Smith (1903) remarked that Elliot's best hymn -fine in the attractiveness of its theme, and great in its poetic strength- is that on "The Love of Christ", beginning with the line, "We love Thee, Lord, yet not alone." She also wrote a very beautiful evening hymn: "On the Dewy Breath of Even", which was popular in England, but was little known in the U.S.

According to Benson (1915), Elliott is best-remembered for her "Great Creator, who this day."

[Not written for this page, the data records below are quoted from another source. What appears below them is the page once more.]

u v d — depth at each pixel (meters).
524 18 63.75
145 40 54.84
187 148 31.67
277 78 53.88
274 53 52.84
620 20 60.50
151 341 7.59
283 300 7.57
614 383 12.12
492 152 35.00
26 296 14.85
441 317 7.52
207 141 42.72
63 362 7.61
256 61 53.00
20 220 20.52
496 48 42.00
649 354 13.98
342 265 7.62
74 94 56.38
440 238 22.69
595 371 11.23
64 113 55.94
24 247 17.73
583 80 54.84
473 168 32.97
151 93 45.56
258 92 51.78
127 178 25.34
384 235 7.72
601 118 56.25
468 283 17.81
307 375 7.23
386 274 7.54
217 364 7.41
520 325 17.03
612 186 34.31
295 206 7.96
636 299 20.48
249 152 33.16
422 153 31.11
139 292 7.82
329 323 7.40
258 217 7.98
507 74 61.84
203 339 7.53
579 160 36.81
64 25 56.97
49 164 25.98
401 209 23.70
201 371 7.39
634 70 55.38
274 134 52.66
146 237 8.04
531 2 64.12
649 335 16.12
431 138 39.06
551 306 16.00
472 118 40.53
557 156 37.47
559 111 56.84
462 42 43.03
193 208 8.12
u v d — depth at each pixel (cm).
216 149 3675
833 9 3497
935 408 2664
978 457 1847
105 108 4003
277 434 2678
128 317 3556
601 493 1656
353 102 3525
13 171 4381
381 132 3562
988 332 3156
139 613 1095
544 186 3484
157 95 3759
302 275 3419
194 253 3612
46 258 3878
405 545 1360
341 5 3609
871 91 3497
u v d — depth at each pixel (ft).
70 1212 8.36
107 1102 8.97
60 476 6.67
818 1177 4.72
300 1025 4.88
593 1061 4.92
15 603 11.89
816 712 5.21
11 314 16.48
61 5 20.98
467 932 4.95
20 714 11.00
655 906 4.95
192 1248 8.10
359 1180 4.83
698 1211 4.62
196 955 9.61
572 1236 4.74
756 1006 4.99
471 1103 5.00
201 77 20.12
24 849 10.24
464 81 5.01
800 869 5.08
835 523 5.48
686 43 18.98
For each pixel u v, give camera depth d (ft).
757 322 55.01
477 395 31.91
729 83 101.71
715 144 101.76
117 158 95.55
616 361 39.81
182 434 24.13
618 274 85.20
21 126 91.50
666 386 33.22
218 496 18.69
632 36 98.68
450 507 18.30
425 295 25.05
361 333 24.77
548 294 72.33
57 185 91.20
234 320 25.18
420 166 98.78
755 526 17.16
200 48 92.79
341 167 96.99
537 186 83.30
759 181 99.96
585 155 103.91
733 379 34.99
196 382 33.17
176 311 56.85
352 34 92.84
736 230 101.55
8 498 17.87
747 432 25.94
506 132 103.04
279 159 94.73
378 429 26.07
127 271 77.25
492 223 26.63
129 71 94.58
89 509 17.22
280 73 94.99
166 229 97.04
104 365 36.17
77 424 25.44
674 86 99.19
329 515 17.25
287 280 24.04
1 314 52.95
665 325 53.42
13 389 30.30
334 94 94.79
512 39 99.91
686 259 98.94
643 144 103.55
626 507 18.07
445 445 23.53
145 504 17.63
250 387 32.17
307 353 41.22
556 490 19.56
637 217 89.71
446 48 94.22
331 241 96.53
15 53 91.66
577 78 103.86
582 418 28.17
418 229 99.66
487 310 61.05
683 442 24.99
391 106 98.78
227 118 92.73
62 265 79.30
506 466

Julia Anne Elliott died of scarlet fever on 3 November 1841, her fifth child, Julius, having been born on 24 October 1841. Her death was followed by that of their eldest son, Henry Venn, from the effects of a fall, on 2 June 1848. The second son, Charles Alfred, became a distinguished member of the Indian civil service. Julius Marshall, the third son, was killed on the Schreckhorn 27 July 1869.

==Selected works==
- Poems (with: Poems on Sacred Subjects.)., 1832 (text)

===Hymns===
- "Bright and Sacred Morn.
- "Great Creator, who this day."
- "Hail, thou bright and sacred morn."
- "On the Dewy Breath of Even."
- "We love Thee, Lord, yet not alone."